Dataset entries
● ● ●

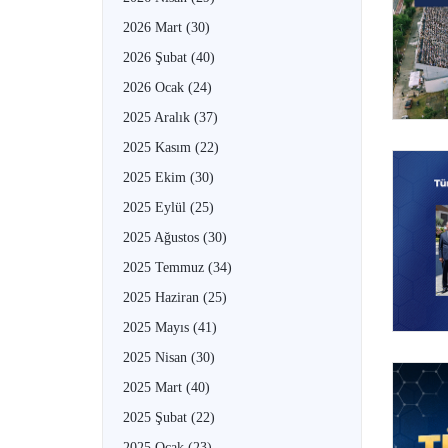
2026 Mart
(30)
2026 Şubat
(40)
2026 Ocak
(24)
2025 Aralık
(37)
2025 Kasım
(22)
2025 Ekim
(30)
2025 Eylül
(25)
2025 Ağustos
(30)
2025 Temmuz
(34)
2025 Haziran
(25)
2025 Mayıs
(41)
2025 Nisan
(30)
2025 Mart
(40)
2025 Şubat
(22)
2025 Ocak
(23)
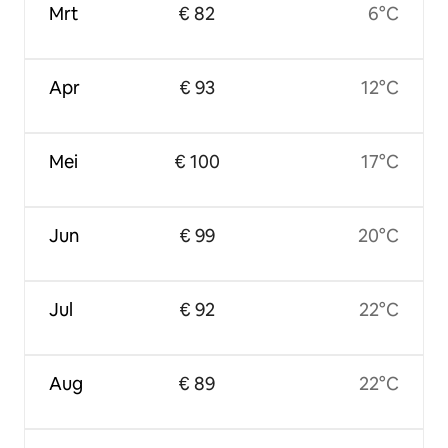
Mrt
€ 82
6°C
Apr
€ 93
12°C
Mei
€ 100
17°C
Jun
€ 99
20°C
Jul
€ 92
22°C
Aug
€ 89
22°C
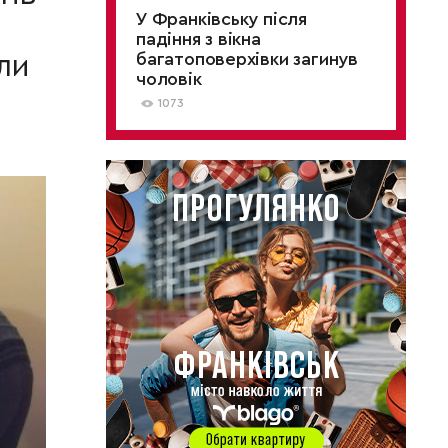
У Франківську після
падіння з вікна
ли
багатоповерхівки загинув
чоловік
1073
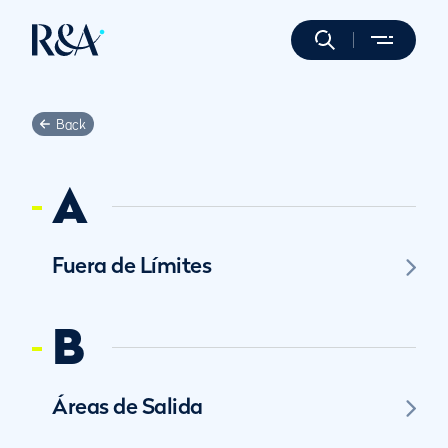
Back
A
Fuera de Límites
B
Áreas de Salida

● ● ●

◆ Work instructions: Reproduce each line of text in the data above verbatim, and leave the pictures out of your answer.

◆ Your solution:
2026 Mart
(30)
2026 Şubat
(40)
2026 Ocak
(24)
2025 Aralık
(37)
2025 Kasım
(22)
2025 Ekim
(30)
2025 Eylül
(25)
2025 Ağustos
(30)
2025 Temmuz
(34)
2025 Haziran
(25)
2025 Mayıs
(41)
2025 Nisan
(30)
2025 Mart
(40)
2025 Şubat
(22)
2025 Ocak
(23)
Mrt
€ 82
6°C
Apr
€ 93
12°C
Mei
€ 100
17°C
Jun
€ 99
20°C
Jul
€ 92
22°C
Aug
€ 89
22°C
У Франківську після
падіння з вікна
ли
багатоповерхівки загинув
чоловік
1073
Back
A
Fuera de Límites
B
Áreas de Salida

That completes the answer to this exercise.